Clinton and McCurry read the press the riot act
by Jeff Koopersmith
Monday, March 10th, 1997 -- NEW YORK (APJP) -- Robert Bennett, President Clinton's counsel, delivered an uninspiring talk at Hastings Law School in San Francisco last Friday.
The speech was supposed to give law students the fire needed to reject media coverage of scandal in favor of Bennett's theory that Congress and, by inclusion, the White House is less corrupt than at anytime in history. But it fell far short of the mark.
Bennett missed his opportunity to drive home the point that any corruption, real or perceived, is great fodder for the press -- as it should be in order to provide at least a fragile protection to this democracy. The problem, of course, is that no corruption has been proved, and that the perception seems that of journalists and not of anyone else. Mr. Bennett did pay lip-service to this idea, but kept retreating to a defensive position in his monologue which was more of a drone than an inspiration.
The White House might do better to unleash James Carville among easily-manipulated young legal minds.
President Clinton himself, however, was nearly combative with the White House press corps at his latest press conference held last Friday.
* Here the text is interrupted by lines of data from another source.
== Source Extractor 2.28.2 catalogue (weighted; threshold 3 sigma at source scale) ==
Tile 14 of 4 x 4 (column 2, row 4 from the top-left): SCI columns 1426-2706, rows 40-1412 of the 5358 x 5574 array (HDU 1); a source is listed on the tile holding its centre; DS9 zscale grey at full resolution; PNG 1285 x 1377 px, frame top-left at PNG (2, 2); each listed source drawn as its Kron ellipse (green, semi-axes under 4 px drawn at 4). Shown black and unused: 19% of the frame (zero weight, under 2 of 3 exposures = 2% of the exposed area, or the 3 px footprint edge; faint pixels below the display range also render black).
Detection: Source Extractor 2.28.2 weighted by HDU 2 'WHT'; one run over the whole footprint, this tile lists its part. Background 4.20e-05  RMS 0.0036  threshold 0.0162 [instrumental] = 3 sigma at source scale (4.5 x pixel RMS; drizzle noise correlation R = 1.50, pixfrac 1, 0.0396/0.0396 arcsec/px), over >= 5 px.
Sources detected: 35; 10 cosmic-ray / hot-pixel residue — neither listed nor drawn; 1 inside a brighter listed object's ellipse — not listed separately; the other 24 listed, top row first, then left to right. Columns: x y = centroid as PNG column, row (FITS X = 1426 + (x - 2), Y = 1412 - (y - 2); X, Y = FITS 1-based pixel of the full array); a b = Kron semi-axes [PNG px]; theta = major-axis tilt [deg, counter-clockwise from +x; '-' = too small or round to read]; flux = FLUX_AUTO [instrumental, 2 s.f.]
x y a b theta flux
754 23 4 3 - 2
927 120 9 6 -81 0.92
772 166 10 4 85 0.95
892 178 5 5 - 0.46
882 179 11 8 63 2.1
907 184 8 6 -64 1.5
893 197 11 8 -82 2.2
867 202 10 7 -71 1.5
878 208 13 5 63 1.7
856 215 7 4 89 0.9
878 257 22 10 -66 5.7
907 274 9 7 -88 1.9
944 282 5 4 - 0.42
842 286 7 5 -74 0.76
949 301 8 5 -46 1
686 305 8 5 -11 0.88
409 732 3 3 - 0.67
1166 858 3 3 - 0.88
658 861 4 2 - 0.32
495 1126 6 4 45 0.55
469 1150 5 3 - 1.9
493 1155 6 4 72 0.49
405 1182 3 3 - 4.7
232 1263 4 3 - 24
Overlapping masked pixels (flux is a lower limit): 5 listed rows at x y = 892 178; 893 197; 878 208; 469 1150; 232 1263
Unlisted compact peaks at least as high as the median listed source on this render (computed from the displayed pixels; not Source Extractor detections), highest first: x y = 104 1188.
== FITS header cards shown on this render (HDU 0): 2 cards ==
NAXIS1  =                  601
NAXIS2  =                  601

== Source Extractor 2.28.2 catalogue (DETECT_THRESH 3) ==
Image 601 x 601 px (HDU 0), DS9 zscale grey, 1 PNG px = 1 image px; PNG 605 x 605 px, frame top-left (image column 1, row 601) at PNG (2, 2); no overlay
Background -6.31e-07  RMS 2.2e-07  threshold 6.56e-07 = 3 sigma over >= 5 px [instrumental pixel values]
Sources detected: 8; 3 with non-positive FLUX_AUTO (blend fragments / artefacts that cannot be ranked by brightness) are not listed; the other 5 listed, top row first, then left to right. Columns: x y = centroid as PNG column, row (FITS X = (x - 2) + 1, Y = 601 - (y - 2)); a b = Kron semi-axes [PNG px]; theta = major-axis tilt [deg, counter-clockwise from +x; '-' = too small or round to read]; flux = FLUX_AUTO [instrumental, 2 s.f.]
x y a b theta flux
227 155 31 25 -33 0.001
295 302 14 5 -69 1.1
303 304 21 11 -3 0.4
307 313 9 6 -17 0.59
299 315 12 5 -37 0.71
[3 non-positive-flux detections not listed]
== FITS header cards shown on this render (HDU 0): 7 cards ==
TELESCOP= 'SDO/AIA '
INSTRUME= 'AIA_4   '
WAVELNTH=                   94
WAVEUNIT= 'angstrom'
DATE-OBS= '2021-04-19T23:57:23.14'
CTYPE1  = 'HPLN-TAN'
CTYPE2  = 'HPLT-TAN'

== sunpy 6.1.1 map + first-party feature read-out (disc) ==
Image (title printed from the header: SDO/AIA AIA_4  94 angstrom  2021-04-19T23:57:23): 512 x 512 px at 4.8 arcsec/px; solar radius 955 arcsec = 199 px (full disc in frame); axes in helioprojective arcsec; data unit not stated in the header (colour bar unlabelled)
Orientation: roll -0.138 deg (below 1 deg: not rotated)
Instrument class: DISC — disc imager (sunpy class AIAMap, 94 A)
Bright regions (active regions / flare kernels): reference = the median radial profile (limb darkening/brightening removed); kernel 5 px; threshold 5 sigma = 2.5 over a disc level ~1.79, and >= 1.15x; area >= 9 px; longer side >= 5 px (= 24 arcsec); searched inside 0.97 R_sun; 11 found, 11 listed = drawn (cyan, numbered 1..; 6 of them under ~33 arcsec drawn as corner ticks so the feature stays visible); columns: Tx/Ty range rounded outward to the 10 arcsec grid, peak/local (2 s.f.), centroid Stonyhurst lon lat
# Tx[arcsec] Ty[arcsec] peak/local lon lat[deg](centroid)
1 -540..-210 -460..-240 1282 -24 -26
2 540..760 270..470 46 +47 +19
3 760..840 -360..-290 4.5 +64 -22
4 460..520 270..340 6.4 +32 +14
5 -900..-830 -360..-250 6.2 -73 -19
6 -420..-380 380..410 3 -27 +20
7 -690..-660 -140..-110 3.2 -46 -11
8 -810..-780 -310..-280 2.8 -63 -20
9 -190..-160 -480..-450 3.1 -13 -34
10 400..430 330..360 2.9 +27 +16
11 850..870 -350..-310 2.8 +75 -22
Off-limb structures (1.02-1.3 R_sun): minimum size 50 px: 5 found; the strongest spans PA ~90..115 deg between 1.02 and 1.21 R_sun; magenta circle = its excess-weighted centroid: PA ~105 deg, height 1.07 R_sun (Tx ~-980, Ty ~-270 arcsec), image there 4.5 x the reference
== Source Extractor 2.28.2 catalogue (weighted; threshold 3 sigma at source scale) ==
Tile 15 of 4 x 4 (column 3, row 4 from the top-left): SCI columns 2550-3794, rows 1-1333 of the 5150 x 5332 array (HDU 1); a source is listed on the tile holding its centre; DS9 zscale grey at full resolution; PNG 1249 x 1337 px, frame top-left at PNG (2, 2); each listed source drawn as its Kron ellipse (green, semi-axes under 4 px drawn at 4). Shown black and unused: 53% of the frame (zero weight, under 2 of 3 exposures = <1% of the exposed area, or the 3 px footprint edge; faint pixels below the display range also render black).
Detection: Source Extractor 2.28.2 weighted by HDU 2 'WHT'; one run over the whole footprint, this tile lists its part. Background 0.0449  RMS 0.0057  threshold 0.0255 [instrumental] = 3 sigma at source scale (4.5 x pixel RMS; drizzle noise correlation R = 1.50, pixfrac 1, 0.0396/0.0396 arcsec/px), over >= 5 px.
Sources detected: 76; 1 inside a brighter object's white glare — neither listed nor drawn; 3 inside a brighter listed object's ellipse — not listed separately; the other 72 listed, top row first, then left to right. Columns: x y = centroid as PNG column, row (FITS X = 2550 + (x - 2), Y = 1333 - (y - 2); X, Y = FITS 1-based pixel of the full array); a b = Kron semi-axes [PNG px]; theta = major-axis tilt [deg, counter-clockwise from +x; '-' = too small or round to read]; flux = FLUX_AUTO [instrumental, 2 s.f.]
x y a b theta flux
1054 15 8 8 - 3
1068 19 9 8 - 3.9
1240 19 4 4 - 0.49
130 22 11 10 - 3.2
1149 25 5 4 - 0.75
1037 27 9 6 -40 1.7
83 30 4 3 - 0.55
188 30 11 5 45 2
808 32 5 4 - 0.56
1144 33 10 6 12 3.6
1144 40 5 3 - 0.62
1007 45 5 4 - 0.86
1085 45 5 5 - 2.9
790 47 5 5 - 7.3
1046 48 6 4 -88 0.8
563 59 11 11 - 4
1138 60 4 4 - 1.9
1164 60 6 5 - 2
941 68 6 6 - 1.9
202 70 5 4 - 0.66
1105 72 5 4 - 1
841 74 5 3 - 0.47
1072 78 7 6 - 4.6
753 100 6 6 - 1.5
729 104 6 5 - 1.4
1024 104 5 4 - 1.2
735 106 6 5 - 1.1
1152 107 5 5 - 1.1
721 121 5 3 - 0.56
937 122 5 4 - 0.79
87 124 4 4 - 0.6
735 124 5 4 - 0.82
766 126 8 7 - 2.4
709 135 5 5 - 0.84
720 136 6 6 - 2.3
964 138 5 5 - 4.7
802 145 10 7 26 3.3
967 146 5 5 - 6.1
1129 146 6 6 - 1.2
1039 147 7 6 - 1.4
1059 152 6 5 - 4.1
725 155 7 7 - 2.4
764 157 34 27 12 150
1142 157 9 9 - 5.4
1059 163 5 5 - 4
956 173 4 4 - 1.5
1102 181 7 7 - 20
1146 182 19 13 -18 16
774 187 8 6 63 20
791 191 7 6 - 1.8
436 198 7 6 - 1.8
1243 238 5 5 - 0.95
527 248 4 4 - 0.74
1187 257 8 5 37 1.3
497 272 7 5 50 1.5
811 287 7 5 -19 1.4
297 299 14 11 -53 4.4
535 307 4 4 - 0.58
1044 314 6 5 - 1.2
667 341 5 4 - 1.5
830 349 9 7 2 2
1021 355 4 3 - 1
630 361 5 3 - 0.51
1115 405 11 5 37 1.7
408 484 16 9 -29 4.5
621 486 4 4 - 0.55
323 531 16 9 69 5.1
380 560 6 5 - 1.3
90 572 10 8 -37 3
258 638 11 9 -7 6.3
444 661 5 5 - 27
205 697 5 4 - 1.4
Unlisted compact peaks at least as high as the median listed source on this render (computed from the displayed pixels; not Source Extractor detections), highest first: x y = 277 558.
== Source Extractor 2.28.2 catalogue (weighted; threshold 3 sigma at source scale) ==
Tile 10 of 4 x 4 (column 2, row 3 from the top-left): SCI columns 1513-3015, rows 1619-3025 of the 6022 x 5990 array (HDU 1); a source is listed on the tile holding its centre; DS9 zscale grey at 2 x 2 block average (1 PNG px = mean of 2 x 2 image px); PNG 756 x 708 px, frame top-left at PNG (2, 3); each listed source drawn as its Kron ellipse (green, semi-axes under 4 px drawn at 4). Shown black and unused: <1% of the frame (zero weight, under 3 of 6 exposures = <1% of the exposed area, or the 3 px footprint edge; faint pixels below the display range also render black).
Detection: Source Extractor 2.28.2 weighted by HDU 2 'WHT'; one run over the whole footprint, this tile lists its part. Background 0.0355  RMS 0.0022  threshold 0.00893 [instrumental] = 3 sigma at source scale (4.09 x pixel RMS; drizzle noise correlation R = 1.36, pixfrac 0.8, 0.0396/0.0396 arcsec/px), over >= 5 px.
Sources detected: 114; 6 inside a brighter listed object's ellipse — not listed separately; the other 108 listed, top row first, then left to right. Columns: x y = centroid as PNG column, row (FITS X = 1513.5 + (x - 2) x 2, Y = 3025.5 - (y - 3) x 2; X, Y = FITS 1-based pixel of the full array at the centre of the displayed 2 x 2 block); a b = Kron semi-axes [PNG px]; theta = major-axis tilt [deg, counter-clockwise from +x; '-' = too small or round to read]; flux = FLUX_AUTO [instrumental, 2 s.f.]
Clinton was aggressive in his defense of Vice President Al Gore and Hillary Clinton's secretary -- who appears to have casually accepted a $50,000 check from Johnny Chung, which she dispatched to the Democratic National Committee.
He would not apologize for his or his staff's action. He all but admitted that he too made calls for money from publicly controlled areas of the White House, and gently followed the lead of Mike McCurry, the White House Press Secretary, who had the courage last week to tell the elite of the press corps that they were a pack of yellow journalists who have been engaging in the worst kind of rumor massage -- turning fiction into fact. After McCurry's outburst, one could hear dozens of journalists cry out, "How can you say that?...how could you?...blah, blah, blah, whine, moan..." To his credit, McCurry stood his ground, using a lot of the credibility he has earned for the past several years.
McCurry is right. The media -- and particularly the print press, who knows better -- have been printing what amounts to fantasy for several weeks now. Their mistake is not linking contributions with political and policy action. It's one thing to say "Mr. X gave Politician Y $100,000." It's another to draw a fact-based conclusion that this money resulted in a boon for Mr. X caused by Politician Y. While it sells newspapers to pose the headline question, "Did China try to buy the White House?", it's quite another to prove the preposterous suggestion that the President and the Congress sold America down the Yellow River for a few bucks.